An equivalence between high dimensional Bayes optimal inference and M-estimation
This provides a foundational equivalence between Bayesian integration and convex optimization, potentially simplifying inference for high-dimensional signal recovery problems.
The paper tackles the computational difficulty of optimal Bayesian inference in high dimensions by showing that optimal minimum mean squared error (MMSE) performance can be achieved via a convex M-estimation procedure, with numerical demonstrations of superior performance over maximum a posteriori (MAP) inference.

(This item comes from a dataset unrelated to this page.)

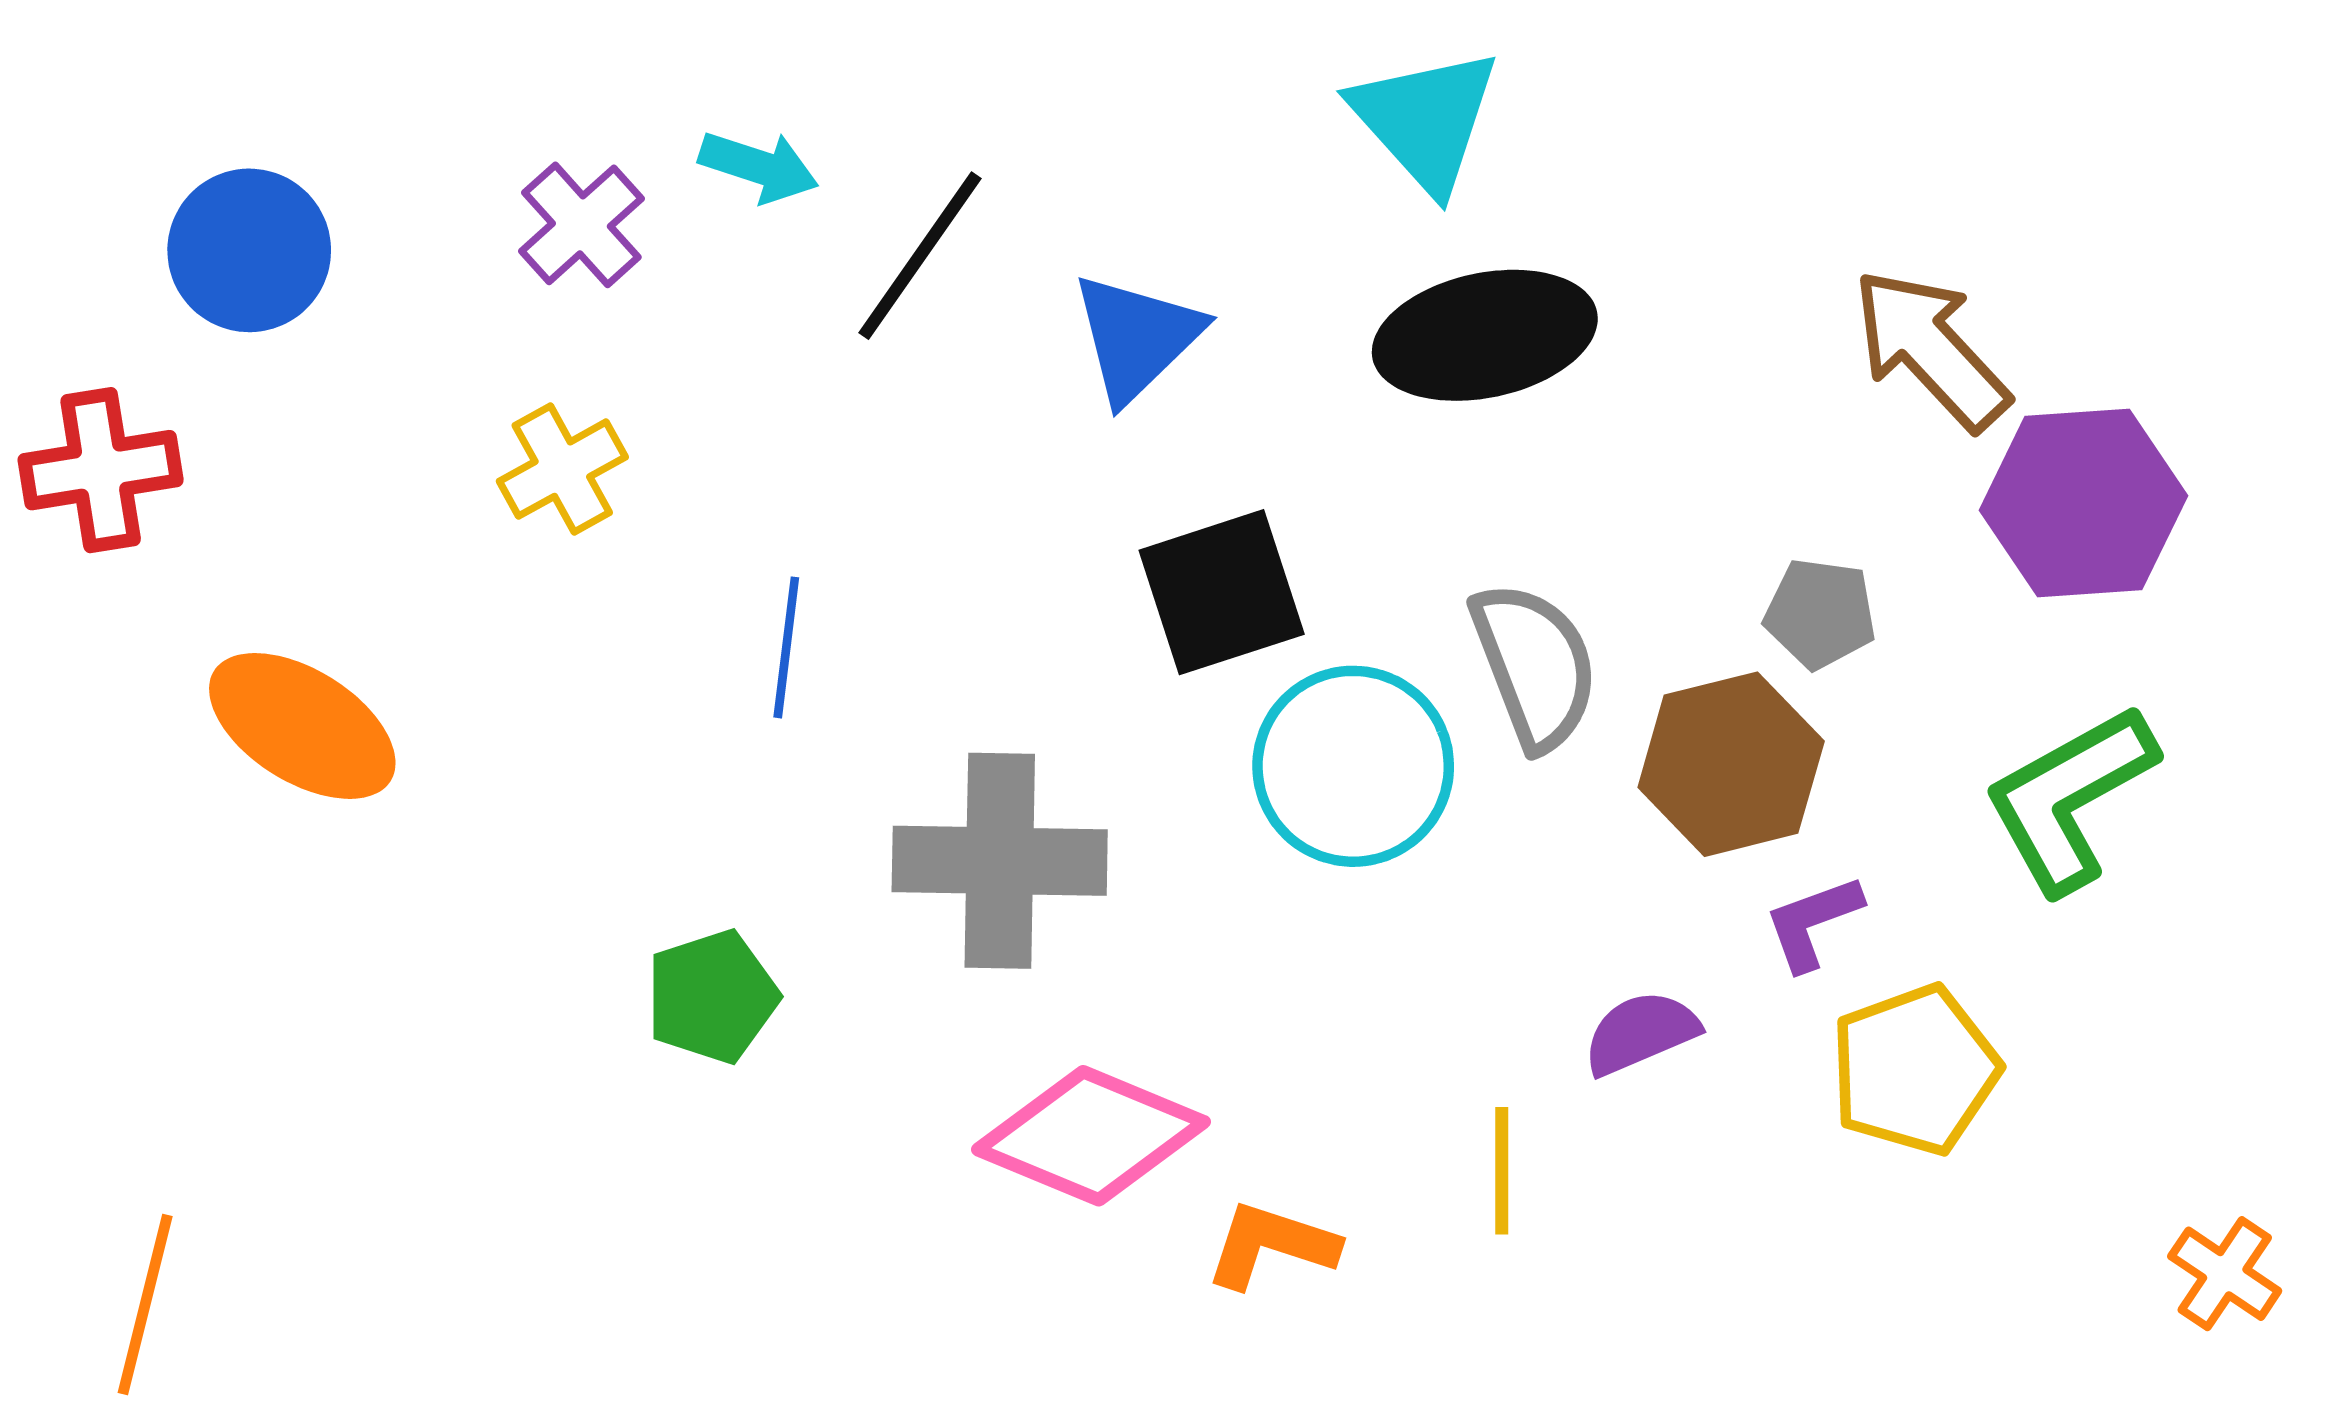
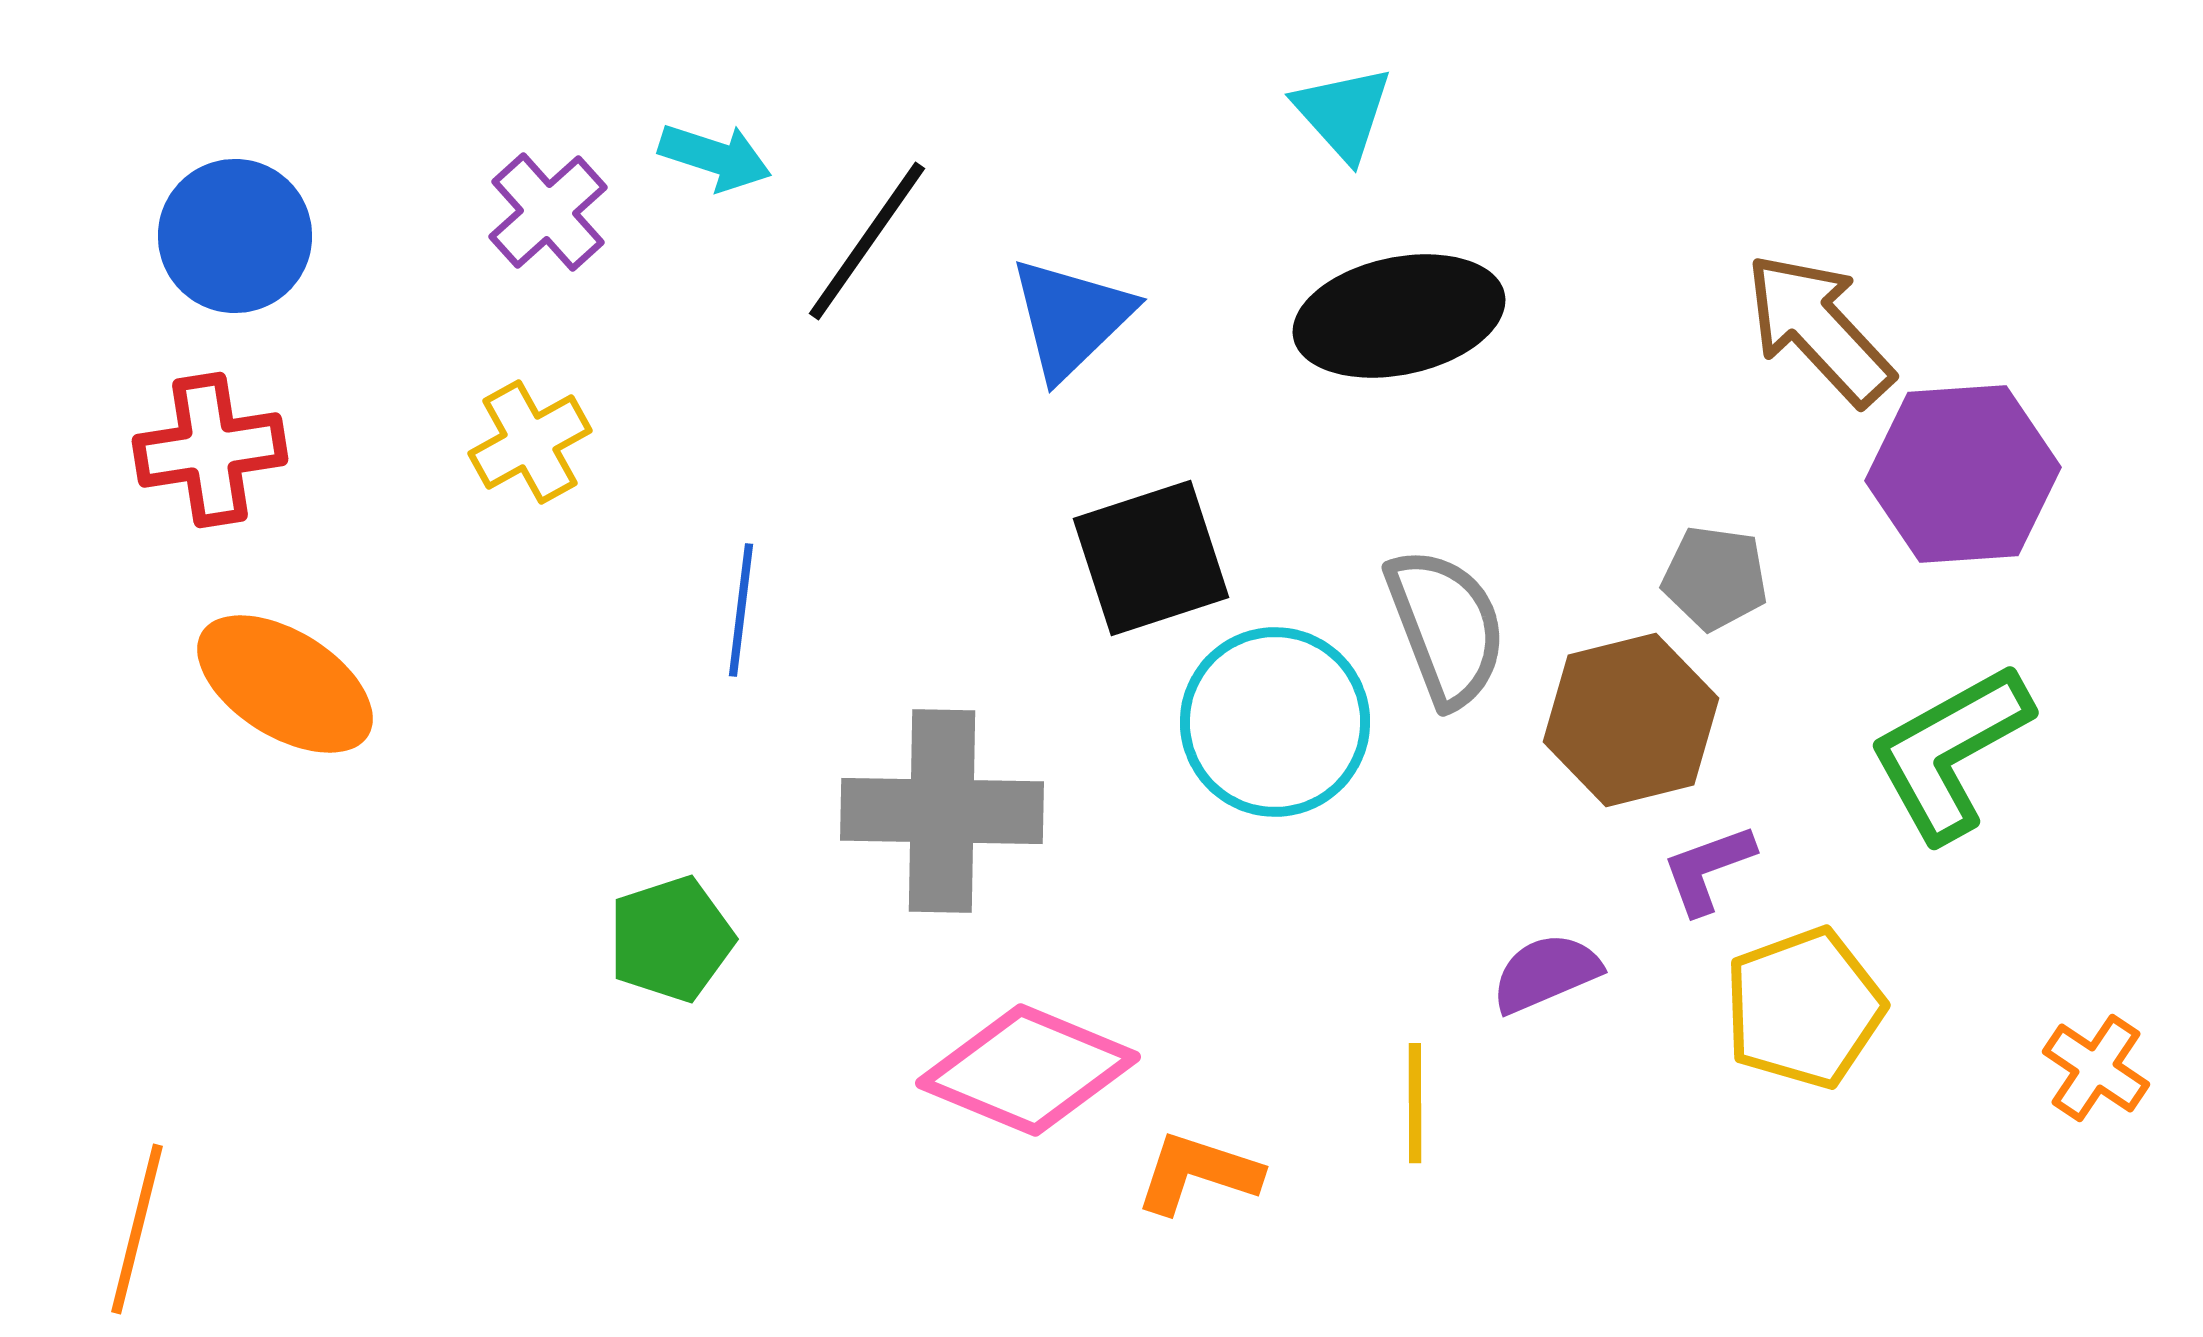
cyan triangle: (1425, 120) -> (1343, 113), size x0.7
red cross: (101, 470) -> (210, 450), moved
orange cross: (2225, 1274) -> (2096, 1068), moved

When recovering an unknown signal from noisy measurements, the computational difficulty of performing optimal Bayesian MMSE (minimum mean squared error) inference often necessitates the use of maximum a posteriori (MAP) inference, a special case of regularized M-estimation, as a surrogate. However, MAP is suboptimal in high dimensions, when the number of unknown signal components is similar to the number of measurements. In this work we demonstrate, when the signal distribution and the likelihood function associated with the noise are both log-concave, that optimal MMSE performance is asymptotically achievable via another M-estimation procedure. This procedure involves minimizing convex loss and regularizer functions that are nonlinearly smoothed versions of the widely applied MAP optimization problem. Our findings provide a new heuristic derivation and interpretation for recent optimal M-estimators found in the setting of linear measurements and additive noise, and further extend these results to nonlinear measurements with non-additive noise. We numerically demonstrate superior performance of our optimal M-estimators relative to MAP. Overall, at the heart of our work is the revelation of a remarkable equivalence between two seemingly very different computational problems: namely that of high dimensional Bayesian integration underlying MMSE inference, and high dimensional convex optimization underlying M-estimation. In essence we show that the former difficult integral may be computed by solving the latter, simpler optimization problem.